**Reading passage:**
* begin *

Las Vegas is finding its groove in the legalized pot business, with thirty-two dispensaries and counting. How fitting, then, that it’s also one of the most bizarre, aggressively fun-filled, and foodiest cities in the world. In other words, it’s a great place to be high. Need some ideas for how to build your blunt-fueled adventures in Sin City? Come along.
Choose your den of iniquity
When it comes to finding a home base in Las Vegas there are so many options. You can easily find a hotel rate of $50 a night – just check your favorite travel deal site, and remember many hotels charge an added resort fee in the neighborhood of $30/night. And if you’re picky (I’m picky), and willing to spend a bit more, there are some pretty great options you should consider.
Located right on the Strip, The Cosmopolitan is all about exhibition. From electronic art encasing the lobby support beam to a number of interesting (and noteworthy) art collections on display throughout the property. The Cosmo is also home to the Wicked Spoon buffet, recently named Vegas’ best by The Las Vegas Review Journal, and the Juice Standard, one of just two juice bars on the strip. They also have a rather swanky casino, complete with high roller rooms and lots of fancy chandeliers. Honestly, I could just hang out and look at their chandeliers for a while, except they pump some stanky fragrance through the place 24/7. This is a theme with most strip hotel/casinos, so be prepared.
If you’re looking for a more retro experience, try staying off-strip in Downtown Las Vegas (which is way more chill, if also a bit seedier), then look into one of the themed “Design-a-suites” at the El Cortez, which range from old-school glam to vintage rec room; all with deep soaking tubs. Then head downstairs for some prime rib and a baked potato, and pretend you’re back in 1950, living the American Dream. They, too, have a Casino (that’s why their rooms are so cheap). I’m not a big gambler, but this is apparently a good one that has won some awards.
There are also a ton of AirBnB rentals in Las Vegas, at reasonable rates (especially if you want to share with friends). Many have pools but be forewarned: most private residences (and some hotels) don’t heat their pools in the winter, as it would be prohibitively expensive. There’s some science there, around the rate of evaporation and the way dry air doesn’t hold heat, yada yada. I don’t know. Just don’t count on a pool in cooler months without checking into it first.
Las Vegas is for art-enthusiasts
There’s an enormous amount of art in Las Vegas, from big-name masters housed in some of the fancier hotels, to incredible street art downtown, to the talented artists selling their creations up and down the strip. Wherever your ramblings take you, just keep your eyes open and you’ll see creativity everywhere, I promise. Of course, there are a few sure bets.

* end *

**Given information:**
* begin *

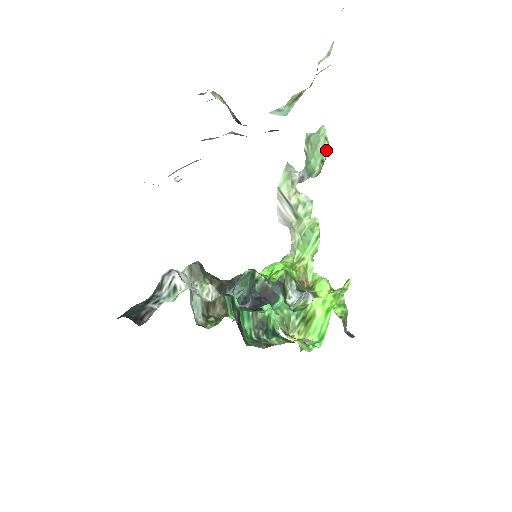
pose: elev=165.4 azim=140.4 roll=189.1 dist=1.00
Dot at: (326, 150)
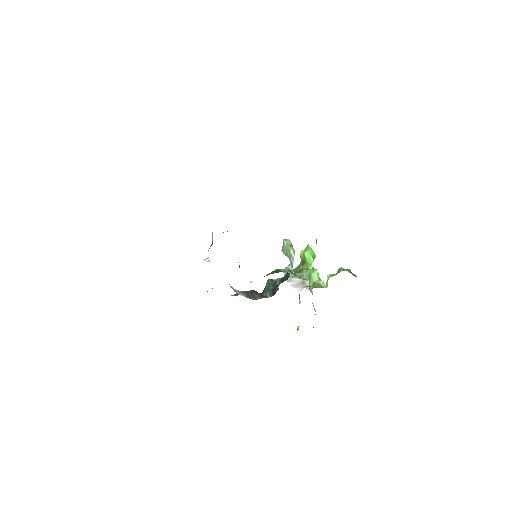
Dot at: (289, 241)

* end *

**Aim:** Carry on the Las Vegas travel piece, picking up right after the sentence that ends "there are a few sure bets."

**Response:**
If you’re a fan of urban art, take a walk down Fremont Street. There’s some incredible work there, thanks in part to the Life is Beautiful festival which, aside from musical acts, hosts dozens of artists from all over the world (we’re talking Shepard Fairey, Amanda Parer, Banksy, and more). Each year, these talented artists transform the streets of Downtown Vegas with highly imaginative, impressive artwork. Start at the corner of Fremont and 11th street, and just walk toward downtown. You’ll see strangely beautiful, larger-than-life Meerkats crafted out of salvaged junk, full-sized tanker trucks fused together, one performing a graceful balletic lift of the other, beautiful yet disturbing murals, and so much more. You’ll also see some hilarious marquis signs… the origins of which remain a mystery to me.
If you like your art more curated, head over the Neon Museum of Las Vegas, final resting ground for more than 200 fabulous Vegas signs. They offer daytime, evening, and late-night tours for $19-28. They do host the occasional private party, so I recommend you call ahead.
Head back to the strip for artist James Turrell’s exhibit – which is really two giant pieces commissioned by Louis Vuitton and housed on the third story of their luxury store, smack-dab on the strip. These works, called Akhob, were inspired by the famous artist’s early years as a pilot. He experienced the Ganzfeld effect when the horizon disappeared and he became immersed in a field of color. Turrell wanted to recreate that sensation for visitors by bathing them in continuous color. Visitors must enter sans shoes, in groups of just six at a time. Make sure to plan ahead for this one. While free, visits require reservations and they’re currently booking two to four weeks in advance. There’s no website, so just give them a call at (702) 730-3150.
Pricier Las Vegas indulgences, in case you want to treat yo’ self
There’s no shortage of ways to blow through cash in Las Vegas, but these are a few of my favorites.
Want to escape from the crowds and just sink into a hot tub for a while? Most Vegas spas offer a day pass for $30-50, so you can enjoy the cucumber water, hot tub(s), spa pool, fluffy towels, etc. for as long as you want. Some stand-out spas that offer day passes include Espa at Vdara, Qua at Caesars, and the Spa at Canyon Ranch. It’s also worth checking discount sites like Groupon or Travelzoo, which almost always have a half-off Vegas spa treatment or two. Once you buy the treatment, the access pass is included.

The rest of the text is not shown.